Provided material

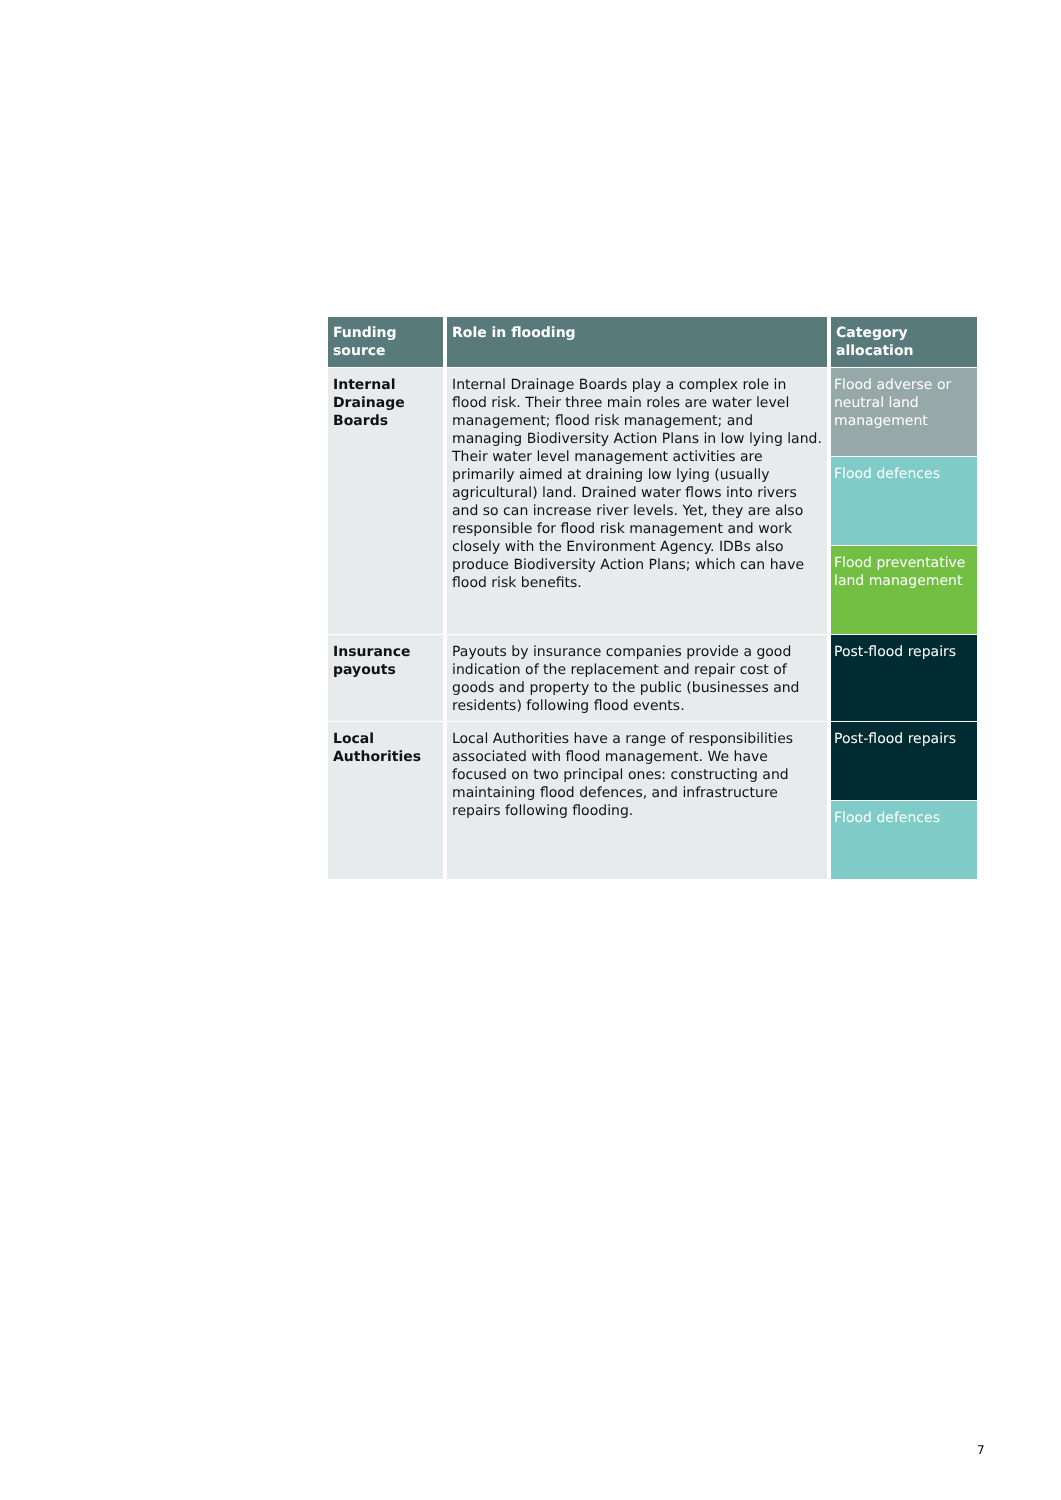| Funding source | Role in flooding | Category allocation |
| --- | --- | --- |
| Internal Drainage Boards | Internal Drainage Boards play a complex role in flood risk. Their three main roles are water level management; flood risk management; and managing Biodiversity Action Plans in low lying land. Their water level management activities are primarily aimed at draining low lying (usually agricultural) land. Drained water flows into rivers and so can increase river levels. Yet, they are also responsible for flood risk management and work closely with the Environment Agency. IDBs also produce Biodiversity Action Plans; which can have flood risk benefits. | Flood adverse or neutral land management |
| | | Flood defences |
| | | Flood preventative land management |
| Insurance payouts | Payouts by insurance companies provide a good indication of the replacement and repair cost of goods and property to the public (businesses and residents) following flood events. | Post-flood repairs |
| Local Authorities | Local Authorities have a range of responsibilities associated with flood management. We have focused on two principal ones: constructing and maintaining flood defences, and infrastructure repairs following flooding. | Post-flood repairs |
| | | Flood defences |
7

Goal of the exercise
Write out again every line above exactly as given; the pictures do not belong in the copy.

Response
| Funding source | Role in flooding | Category allocation |
| --- | --- | --- |
| Internal Drainage Boards | Internal Drainage Boards play a complex role in flood risk. Their three main roles are water level management; flood risk management; and managing Biodiversity Action Plans in low lying land. Their water level management activities are primarily aimed at draining low lying (usually agricultural) land. Drained water flows into rivers and so can increase river levels. Yet, they are also responsible for flood risk management and work closely with the Environment Agency. IDBs also produce Biodiversity Action Plans; which can have flood risk benefits. | Flood adverse or neutral land management |
| | | Flood defences |
| | | Flood preventative land management |
| Insurance payouts | Payouts by insurance companies provide a good indication of the replacement and repair cost of goods and property to the public (businesses and residents) following flood events. | Post-flood repairs |
| Local Authorities | Local Authorities have a range of responsibilities associated with flood management. We have focused on two principal ones: constructing and maintaining flood defences, and infrastructure repairs following flooding. | Post-flood repairs |
| | | Flood defences |
7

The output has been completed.